LOS VAMPIROS NO MADRUGAN
Ayer por la mañana camino del médico, pasé en autobús frente a la sede de la editorial donde hace un año todavía ejercía de feriante trapisondista, vendedor implacable... allanando moradas y engatusando a quien buena o malamente se dejaba...
El horario que teníamos era particular, entrábamos más bien tarde en las mañanas, entre las 12 y 13 horas. Así que cada vez que desde entonces he pasado por ahí a mediodía, no he podido evitar echar una mirada hacia la puerta de la oficina por si asomaba algun rostro "familiar".
Una vez más no vi nada ni nadie que me resultara conocido, y por supuesto: nada que me inspirara nostalgia.
Pero cuando mi bus se detuvo en la parada más cercana a la oficina, pasó delante de mí, procedente del fondo del vehículo (no me había fijado en él) un chavalín de veintipocos, con los pelos de punta, vestido de traje, llevándolo con muy poca soltura pero de inconfundible actitud chulesca.

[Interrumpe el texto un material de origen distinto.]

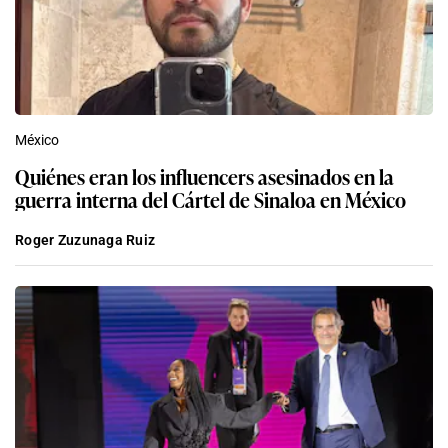
México
Quiénes eran los influencers asesinados en la
guerra interna del Cártel de Sinaloa en México
Roger Zuzunaga Ruiz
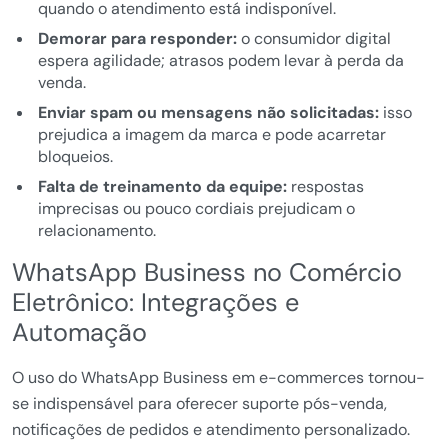
quando o atendimento está indisponível.
Demorar para responder:
o consumidor digital
espera agilidade; atrasos podem levar à perda da
venda.
Enviar spam ou mensagens não solicitadas:
isso
prejudica a imagem da marca e pode acarretar
bloqueios.
Falta de treinamento da equipe:
respostas
imprecisas ou pouco cordiais prejudicam o
relacionamento.
WhatsApp Business no Comércio
Eletrônico: Integrações e
Automação
O uso do WhatsApp Business em e-commerces tornou-
se indispensável para oferecer suporte pós-venda,
notificações de pedidos e atendimento personalizado.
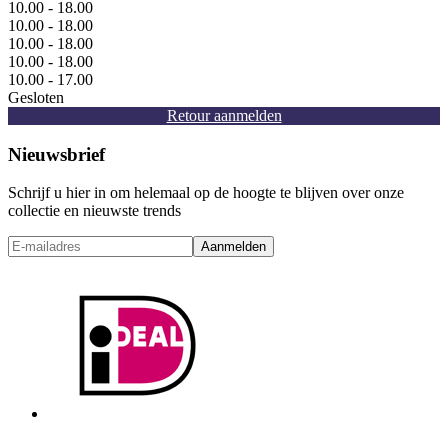
10.00 - 18.00
10.00 - 18.00
10.00 - 18.00
10.00 - 18.00
10.00 - 17.00
Gesloten
Retour aanmelden
Nieuwsbrief
Schrijf u hier in om helemaal op de hoogte te blijven over onze
collectie en nieuwste trends
Aanmelden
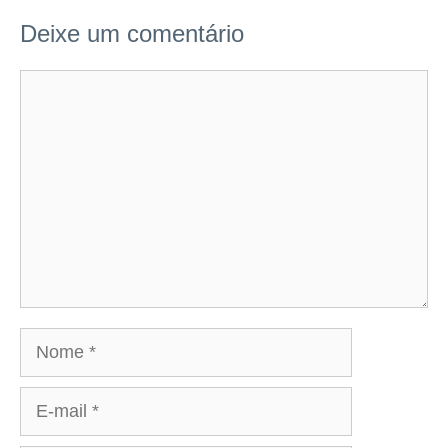
Deixe um comentário
Comentário
Nome
E-
mail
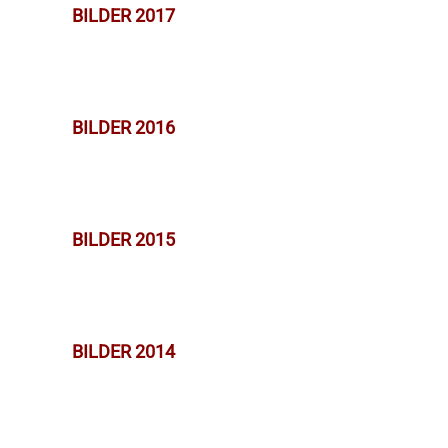
BILDER 2017
BILDER 2016
BILDER 2015
BILDER 2014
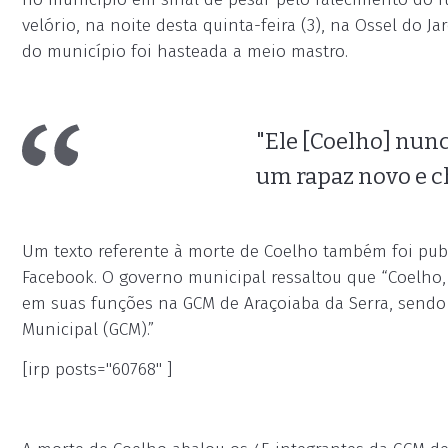
velório, na noite desta quinta-feira (3), na Ossel do Ja
do município foi hasteada a meio mastro.
"Ele [Coelho] nunc
um rapaz novo e ch
Um texto referente à morte de Coelho também foi publ
Facebook. O governo municipal ressaltou que “Coelho
em suas funções na GCM de Araçoiaba da Serra, sendo 
Municipal (GCM).”
[irp posts="60768" ]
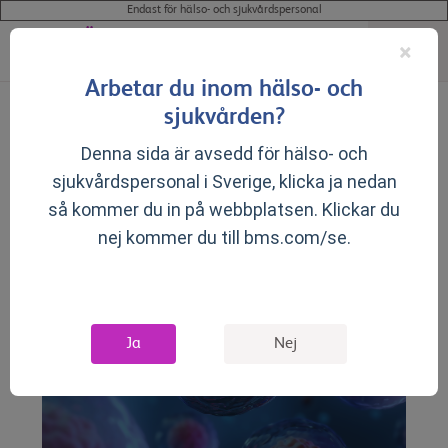
Endast för hälso- och sjukvårdspersonal
×
Arbetar du inom hälso- och
sjukvården?
▼
Produktresumé för våra godkända läkemedel på FASS:
Denna sida är avsedd för hälso- och
®
Breyanzi
(lisokabtagen-maraleucel)
sjukvårdspersonal i Sverige, klicka ja nedan
så kommer du in på webbplatsen. Klickar du
Resources
nej kommer du till bms.com/se.
Ja
Nej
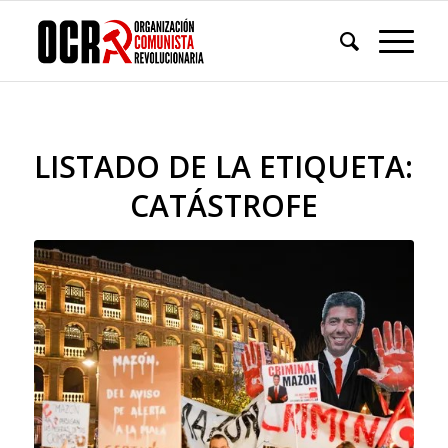
LISTADO DE LA ETIQUETA:
CATÁSTROFE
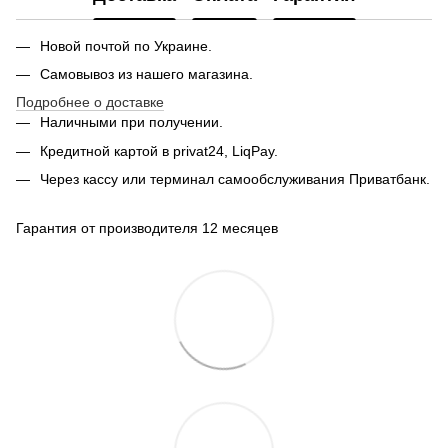
Новой почтой по Украине.
Самовывоз из нашего магазина.
Подробнее о доставке
Наличными при получении.
Кредитной картой в privat24, LiqPay.
Через кассу или терминал самообслуживания Приватбанк.
Гарантия от производителя 12 месяцев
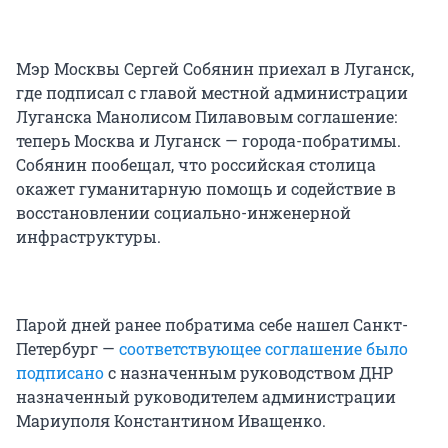
Мэр Москвы Сергей Собянин приехал в Луганск,
где подписал с главой местной администрации
Луганска Манолисом Пилавовым соглашение:
теперь Москва и Луганск — города-побратимы.
Собянин пообещал, что российская столица
окажет гуманитарную помощь и содействие в
восстановлении социально-инженерной
инфраструктуры.
Парой дней ранее побратима себе нашел Санкт-
Петербург —
соответствующее соглашение было
подписано
с назначенным руководством ДНР
назначенный руководителем администрации
Мариуполя Константином Иващенко.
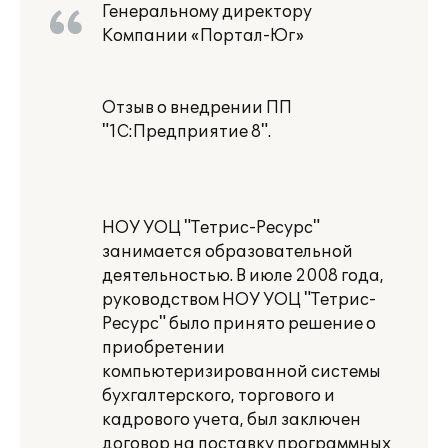
Генеральному директору
Компании «Портал-Юг»
Отзыв о внедрении ПП
"1С:Предприятие 8".
НОУ УОЦ "Тетрис-Ресурс"
занимается образовательной
деятельностью. В июле 2008 года,
руководством НОУ УОЦ "Тетрис-
Ресурс" было принято решение о
приобретении
компьютеризированной системы
бухгалтерского, торгового и
кадрового учета, был заключен
договор на поставку программных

"El retrato robot de un nuevo recluta de la secta", pensé...
Segundos después, cuando lo vi caminar en dirección a la sede de la "Empresa del Sector Editorial con sede en Barcelona de reconocido prestigio a nivel nacional e internacional"... tuve claro que no me equivocaba.

"Justo lo que el mundo necesita", concluí, "otro vampiro comercial".